Abilene ISD Board discusses COVID-19 protocols at last meeting before start of school


ABILENE, Texas (KTAB) – Trustees of the AISD school board listened to the current status of COVID-19 protocols at their meeting Monday night. Evaluating what tools they have ahead of the first day of school less than two weeks away.

Dr. Gustavo Villanueva, associate superintendent for leadership and student services, presented the district’s current plan. In accordance with Governor Greg Abbott’s executive order, the district cannot mandate masks on its campuses, something trustees say they’ll follow. The district will not do as deep of contact tracing as it did last year, but Dr. Villanueva did say they will keep tabs on activity pending an outbreak.

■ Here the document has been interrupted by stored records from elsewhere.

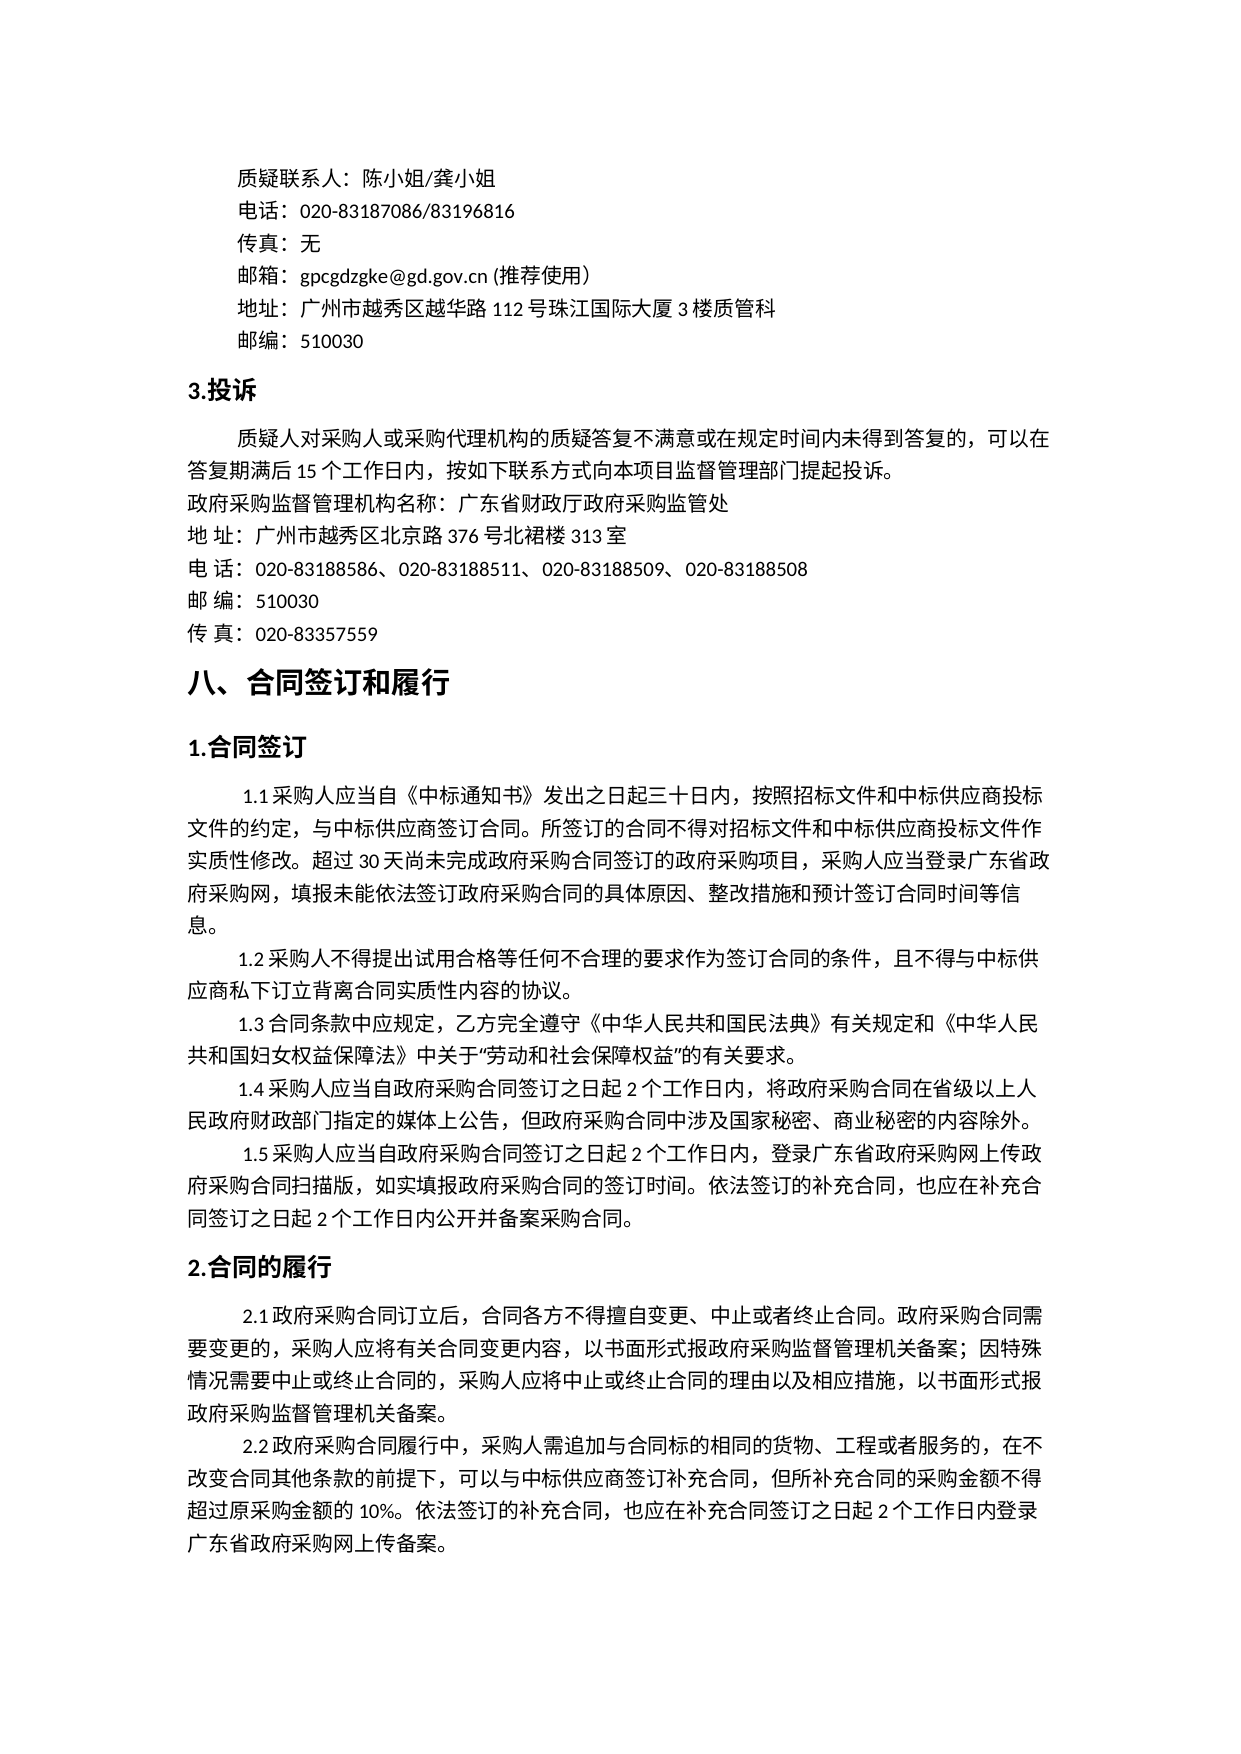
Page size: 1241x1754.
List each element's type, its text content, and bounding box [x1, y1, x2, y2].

text 地 址：广州市越秀区北京路376号北裙楼313室 [187, 519, 1053, 552]
text 1.合同签订 [187, 714, 1053, 779]
text 1.1采购人应当自《中标通知书》发出之日起三十日内，按照招标文件和中标供应商投标文件的约定，与中标供应商签订合同。所签订的合同不得对招标文件和中标供应商投标文件作实质性修改。超过30天尚未完成政府采购合同签订的政府采购项目，采购人应当登录广东省政府采购网，填报未能依法签订政府采购合同的具体原因、整改措施和预计签订合同时间等信息。 [187, 779, 1053, 942]
text 电 话：020-83188586、020-83188511、020-83188509、020-83188508 [187, 552, 1053, 584]
text 2.合同的履行 [187, 1234, 1053, 1299]
text 1.2采购人不得提出试用合格等任何不合理的要求作为签订合同的条件，且不得与中标供应商私下订立背离合同实质性内容的协议。 [187, 942, 1053, 1007]
text 1.3合同条款中应规定，乙方完全遵守《中华人民共和国民法典》有关规定和《中华人民共和国妇女权益保障法》中关于“劳动和社会保障权益”的有关要求。 [187, 1007, 1053, 1072]
text 地址：广州市越秀区越华路112号珠江国际大厦3楼质管科 [187, 292, 1053, 324]
text 电话：020-83187086/83196816 [187, 194, 1053, 227]
text 质疑人对采购人或采购代理机构的质疑答复不满意或在规定时间内未得到答复的，可以在答复期满后15个工作日内，按如下联系方式向本项目监督管理部门提起投诉。 [187, 422, 1053, 487]
text 2.2政府采购合同履行中，采购人需追加与合同标的相同的货物、工程或者服务的，在不改变合同其他条款的前提下，可以与中标供应商签订补充合同，但所补充合同的采购金额不得超过原采购金额的10%。依法签订的补充合同，也应在补充合同签订之日起2个工作日内登录广东省政府采购网上传备案。 [187, 1429, 1053, 1559]
text 1.4采购人应当自政府采购合同签订之日起2个工作日内，将政府采购合同在省级以上人民政府财政部门指定的媒体上公告，但政府采购合同中涉及国家秘密、商业秘密的内容除外。 [187, 1072, 1053, 1137]
text 邮编：510030 [187, 324, 1053, 357]
text 2.1政府采购合同订立后，合同各方不得擅自变更、中止或者终止合同。政府采购合同需要变更的，采购人应将有关合同变更内容，以书面形式报政府采购监督管理机关备案；因特殊情况需要中止或终止合同的，采购人应将中止或终止合同的理由以及相应措施，以书面形式报政府采购监督管理机关备案。 [187, 1299, 1053, 1429]
text 传 真：020-83357559 [187, 617, 1053, 649]
text 质疑联系人：陈小姐/龚小姐 [187, 162, 1053, 194]
text 八、合同签订和履行 [187, 649, 1053, 714]
text 政府采购监督管理机构名称：广东省财政厅政府采购监管处 [187, 487, 1053, 519]
text 3.投诉 [187, 357, 1053, 422]
text 1.5采购人应当自政府采购合同签订之日起2个工作日内，登录广东省政府采购网上传政府采购合同扫描版，如实填报政府采购合同的签订时间。依法签订的补充合同，也应在补充合同签订之日起2个工作日内公开并备案采购合同。 [187, 1137, 1053, 1234]
text 邮 编：510030 [187, 584, 1053, 617]
text 传真：无 [187, 227, 1053, 259]
text 邮箱：gpcgdzgke@gd.gov.cn (推荐使用） [187, 259, 1053, 292]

AISD will not provide remote learning this semester, or at least that is the plan for now. Current legislation does not allow districts to count remote learners toward their “average daily attendance” which funds their schools. Because of this, AISD maintains it cannot offer the service which allows students to learn away from campus.

Board members are trusting that parents and students will do their parts to avoid spreading COVID by wearing masks.

The meeting’s cheery tone at its start diminished over the course of the evening, most notably when STAAR test results were presented. The drop in grades blamed on the pandemic and learning loss.

Dr. Ketta Garduno, associate superintendent for curriculum and instruction, presented the results. She says all levels from Grades 3-8 tested lower than the previous STAAR administered in 2019. Eighth graders were especially affected and math was the worst performing subject.

A bright spot for the test results was seen at the high school level said Dr. Garduno. Some subjects tested even better than in 2019, particularly in English and History.

Trustees were disheartened by the overall results and the complicated tutoring process the associate superintendent presented as well.

When thinking about learning loss, no remote learning for students, and no infrastructure to support students who may be quarantined at home; trustees became somewhat sullen. AISD Board President, Daryl Zeller verbalizing his feelings during the discussion.

“It’s kind of a sobering conversation to have this right after we just saw what our learning loss is but we have just got to push through,” said Zeller.